There are a few things to consider when planning a journey with a child, including what form of child restraint is most suitable. By law, all children travelling in a car, van or lorry must sit in a suitable child car seat until they are 12 years old or 135cm in height – whichever happens first.1 It is also then important to make sure that it is fitted correctly and that the child is securely strapped in.
What restraints are available?
In the Think! advice for driving with children, ‘child restraint’ is a “baby seat, child seat, booster seat or booster cushion”, depending on which is most suitable.
The AA recommends that keeping children rear-facing for as long as possible, rather than rushing to move them on into a bigger, forward-facing seat, is usually safer. However, it is illegal to carry a rear-facing child seat in the front of your car if there is an active front passenger airbag, so make sure you take note of your airbag functions and consider these when deciding where a child should sit.

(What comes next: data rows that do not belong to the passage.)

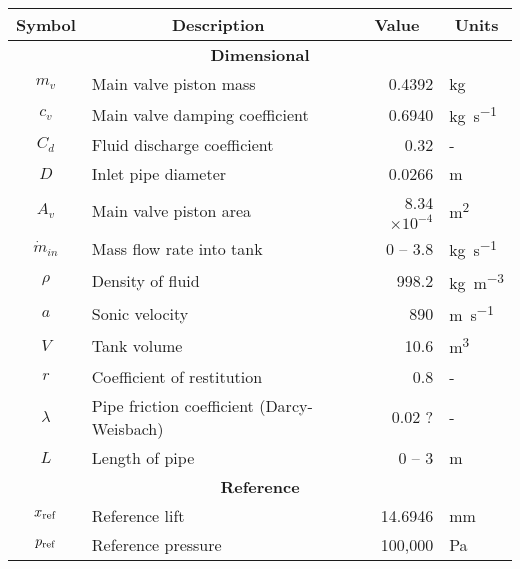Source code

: \begin{table}[ht]
    \centering
    \begin{tabular}{c|l|r|l}
        \large \textbf{Symbol} &  \multicolumn{1}{c}{\large \textbf{Description}} & \multicolumn{1}{|c}{\large \textbf{Value}} & \multicolumn{1}{|c}{\large \textbf{Units}} \\ \hline \hline
        \multicolumn{4}{c}{\textbf{Dimensional}} \\ \hline
        $m_v$ & Main valve piston mass & 0.4392 & \si{kg} \\ \hline %
        $c_v$ & Main valve damping coefficient & 0.6940 & \si{kg.s^{-1}} \\ \hline %
        $C_d$ & Fluid discharge coefficient & 0.32 & - \\ \hline %
        $D$ & Inlet pipe diameter & 0.0266 & \si{m} \\ \hline %
        $A_v$ & Main valve piston area & 8.34 $\times 10^{-4}$ & \si{m^2} \\ \hline %
        $\dot{m}_{in}$ & Mass flow rate into tank & 0 -- 3.8 & \si{kg.s^{-1}} \\ \hline %
        $\rho$ & Density of fluid & 998.2 & \si{kg.m^{-3}} \\ \hline %
        $a$ & Sonic velocity & 890 & \si{m.s^{-1}} \\ \hline %
        $V$ & Tank volume & 10.6 & \si{m^3} \\ \hline %
        $r$ & Coefficient of restitution & 0.8 & - \\ \hline %
        $\lambda$ & Pipe friction coefficient (Darcy-Weisbach) & 0.02 ? & - \\ \hline %
        $L$ & Length of pipe & 0 -- 3 & \si{m} \\ \hline \hline %
        \multicolumn{4}{c}{\textbf{Reference}} \\ \hline
        $x_{\rm{ref}}$ & Reference lift & 14.6946 & \si{mm} \\ \hline %
        $p_{\rm{ref}}$ & Reference pressure & 100,000 & \si{Pa} \\ \hline

\end{tabular}
\end{table}
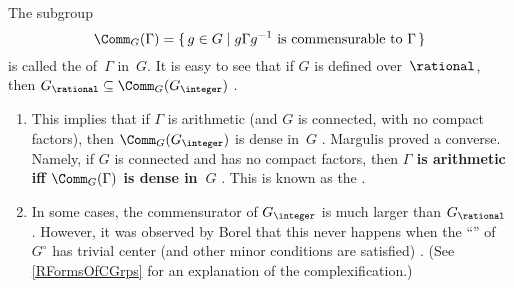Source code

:  \begin{rem} \label{GQComm}
The subgroup 
	$$\Comm_G(\Gamma) = \{\, g \in G \mid \text{$g \Gamma g^{-1}$ is commensurable to~$\Gamma$} \,\} $$
is called the  of~$\Gamma$ in~$G$. It is easy to see that if $G$ is defined over~$\rational$, 
then $G_{\rational} \subseteq \Comm_G(G_\integer)$
. 
\begin{enumerate}

\item \label{GQComm-criterion}
This implies that if $\Gamma$ is arithmetic (and $G$ is connected, with no compact factors), then $\Comm_G(G_{\integer})$ is dense in~$G$ .
Margulis proved a converse. Namely, if $G$ is connected and has no compact factors, then
{\bf{} $\Gamma$ is arithmetic iff\/ $\Comm_G(\Gamma)$ is dense in~$G$}
.
This is known as the .

\item \label{GQComm-bigger}
In some cases, the commensurator of $G_{\integer}$ is much larger than $G_{\rational}$ . However, it was observed by Borel that this never happens when the ``'' of~$G^\circ$ has trivial center (and other minor conditions are satisfied) .
(See \cref{RFormsOfCGrps} for an explanation of the complexification.)


\end{enumerate}
 \end{rem}


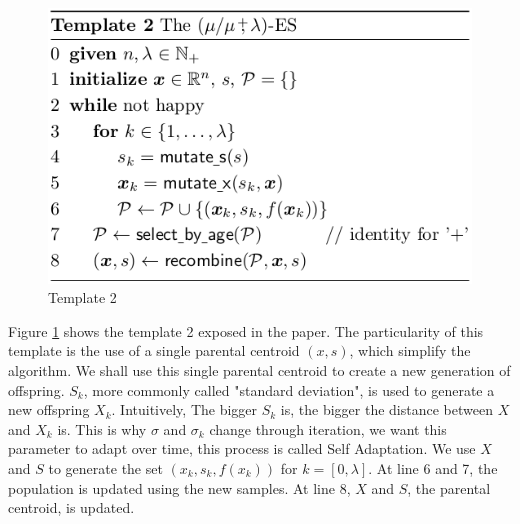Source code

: \documentclass{article}
\begin{document}
\begin{figure}[H]
\begin{center} 
\includegraphics[scale=0.5]{figures/temp2.png}
\caption{Template 2}
\label{template2}
\end{center}
\end{figure}


Figure \ref{template2} shows the template 2 exposed in the paper. The particularity of this template is the use of a single parental centroid $(x, s)$, which simplify the algorithm. We shall use this single parental centroid to create a new generation of offspring. $S_{k}$, more commonly called "standard deviation",  is used to generate a new offspring $X_{k}$. Intuitively, The bigger $S_{k}$ is, the bigger the distance between $X$ and $X_{k}$ is. This is why $\sigma$ and $\sigma_k$ change through iteration, we want this parameter to adapt over time, this process is called Self Adaptation.
We use $X$ and $S$ to generate the set $(x_{k}, s_{k}, f(x_{k}))$ for $k = [0, \lambda]$. At line 6 and 7, the population is updated using the new samples. At line 8, $X$ and $S$, the parental centroid, is updated.
\end{document}
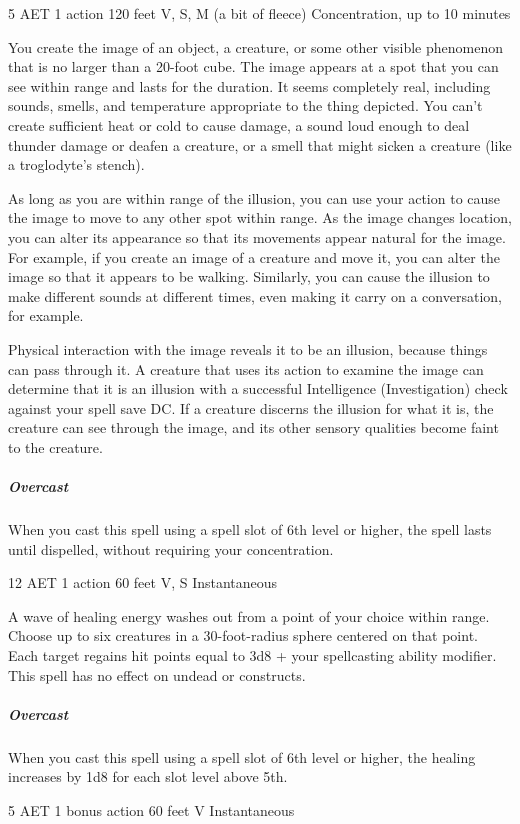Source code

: \label{spell:major-image}
{5 AET}
{1 action}
{120 feet}
{V, S, M (a bit of fleece)}
{Concentration, up to 10 minutes}

You create the image of an object, a creature, or some other visible phenomenon that is no larger than a 20-foot cube. The image appears at a spot that you can see within range and lasts for the duration. It seems completely real, including sounds, smells, and temperature appropriate to the thing depicted. You can't create sufficient heat or cold to cause damage, a sound loud enough to deal thunder damage or deafen a creature, or a smell that might sicken a creature (like a troglodyte's stench).

As long as you are within range of the illusion, you can use your action to cause the image to move to any other spot within range. As the image changes location, you can alter its appearance so that its movements appear natural for the image. For example, if you create an image of a creature and move it, you can alter the image so that it appears to be walking. Similarly, you can cause the illusion to make different sounds at different times, even making it carry on a conversation, for example.

Physical interaction with the image reveals it to be an illusion, because things can pass through it. A creature that uses its action to examine the image can determine that it is an illusion with a successful Intelligence (Investigation) check against your spell save DC. If a creature discerns the illusion for what it is, the creature can see through the image, and its other sensory qualities become faint to the creature.
\subparagraph*{Overcast} When you cast this spell using a spell slot of 6th level or higher, the spell lasts until dispelled, without requiring your concentration.

\label{spell:mass-cure-wounds}
{12 AET}
{1 action}
{60 feet}
{V, S}
{Instantaneous}

A wave of healing energy washes out from a point of your choice within range. Choose up to six creatures in a 30-foot-radius sphere centered on that point. Each target regains hit points equal to 3d8 + your spellcasting ability modifier. This spell has no effect on undead or constructs.
\subparagraph*{Overcast} When you cast this spell using a spell slot of 6th level or higher, the healing increases by 1d8 for each slot level above 5th.

\label{spell:mass-healing-word}
{5 AET}
{1 bonus action}
{60 feet}
{V}
{Instantaneous}

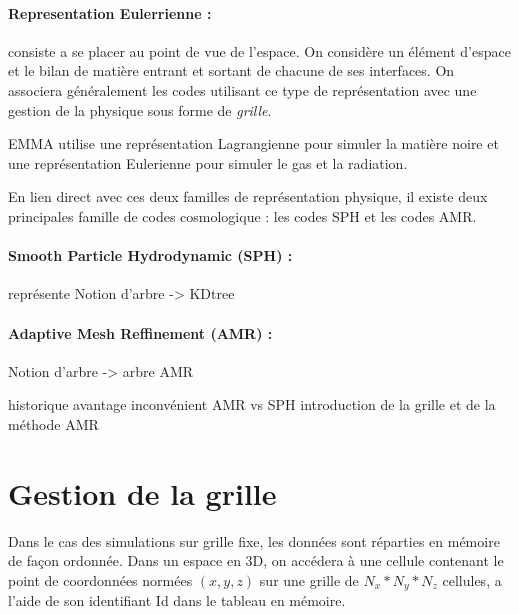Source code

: \paragraph{Representation Eulerrienne : } 
consiste a se placer au point de vue de l'espace.
On considère un élément d'espace et le bilan de matière entrant et sortant de chacune de ses interfaces.
On associera généralement les codes utilisant ce type de représentation avec une gestion de la physique sous forme de \emph{grille}.

EMMA utilise une représentation Lagrangienne pour simuler la matière noire et une représentation Eulerienne pour simuler le gas et la radiation.

En lien direct avec ces deux familles de représentation physique, il existe deux principales famille de codes cosmologique : les codes \ac{SPH} et les codes \ac{AMR}.



\paragraph{Smooth Particle Hydrodynamic (SPH) : } représente 
Notion d'arbre -> KDtree

\paragraph{Adaptive Mesh Reffinement (AMR) :  }
Notion d'arbre -> arbre AMR



historique
avantage inconvénient AMR vs SPH
introduction de la grille et de la méthode AMR

\section{Gestion de la grille}

Dans le cas des simulations sur grille fixe, les données sont réparties en mémoire de façon ordonnée.
Dans un espace en 3D, on accédera à une cellule contenant le point de coordonnées normées $(x,y,z)$ sur une grille de $N_x*N_y*N_z$ cellules, a l'aide de son identifiant Id dans le tableau en mémoire.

Why are child restraints needed?
In an accident all people in a car are in danger, and this is amplified for children if they are not properly secured in a seat. Think! states that even in a minor crash, an unrestrained child would be thrown about inside the vehicle – injuring themselves and others.
The Royal Society for the Prevention of Accidents advises that it is the driver’s responsibility to ensure that any children under the age of 14 are correctly and safely secured in a car, according to the law. Drivers can be fined if a child under this age does not wear a seatbelt or the correct child restraint. Anyone 14 and over must pay the fine themselves.
Failing to make sure children are secure and safe in your car can have serious consequences, including the possibility of criminal and civil proceedings if you are in an accident whilst someone else’s child is in the car. The most serious consequence though is of course potential loss of life, so it is vital to make sure that you do everything you can to keep children safe whilst on the roads.